He showed up at 2:30, and from the moment he walked in the door Wynter hardly recognized him. Gone was the cocky smile, the arrogant opinions, the irreverent asides. He politely shook hands as he was introduced to Meisa and Eliza, and re-introduced to Maggie, dipping his gaze like the shy, socially awkward kid who was only there because his mom made him. He went to sit on his drum throne.

"We've been doing Venus, so let's try it with drums," Wynter said, confused by his demure attitude. He was putting it on and she couldn't imagine why.
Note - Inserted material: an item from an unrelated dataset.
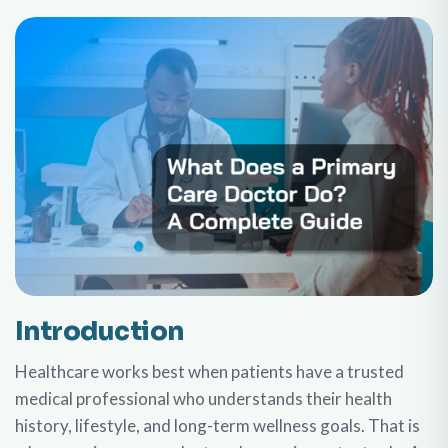
Introduction
Healthcare works best when patients have a trusted
medical professional who understands their health
history, lifestyle, and long-term wellness goals. That is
"Oh, excuse me, I'll need my cowbell for that one." Jesse scurried to the chest behind him to dig it out, and clipped it to a bracket underneath the tambourine.

"You ready?" Wynter said.

"Yes, ma'am." He gave the bell an experimental tap, cocked his head to listen, adjusted the angle, tapped it again.

"Don't you need a block, too?"

"Hmm, I could use a block. Or I could do it side stick."

"I'm not sure what that means..."

"I'll surprise you. Ladies, would you like me to count you in?" he proposed in an oddly hesitant way.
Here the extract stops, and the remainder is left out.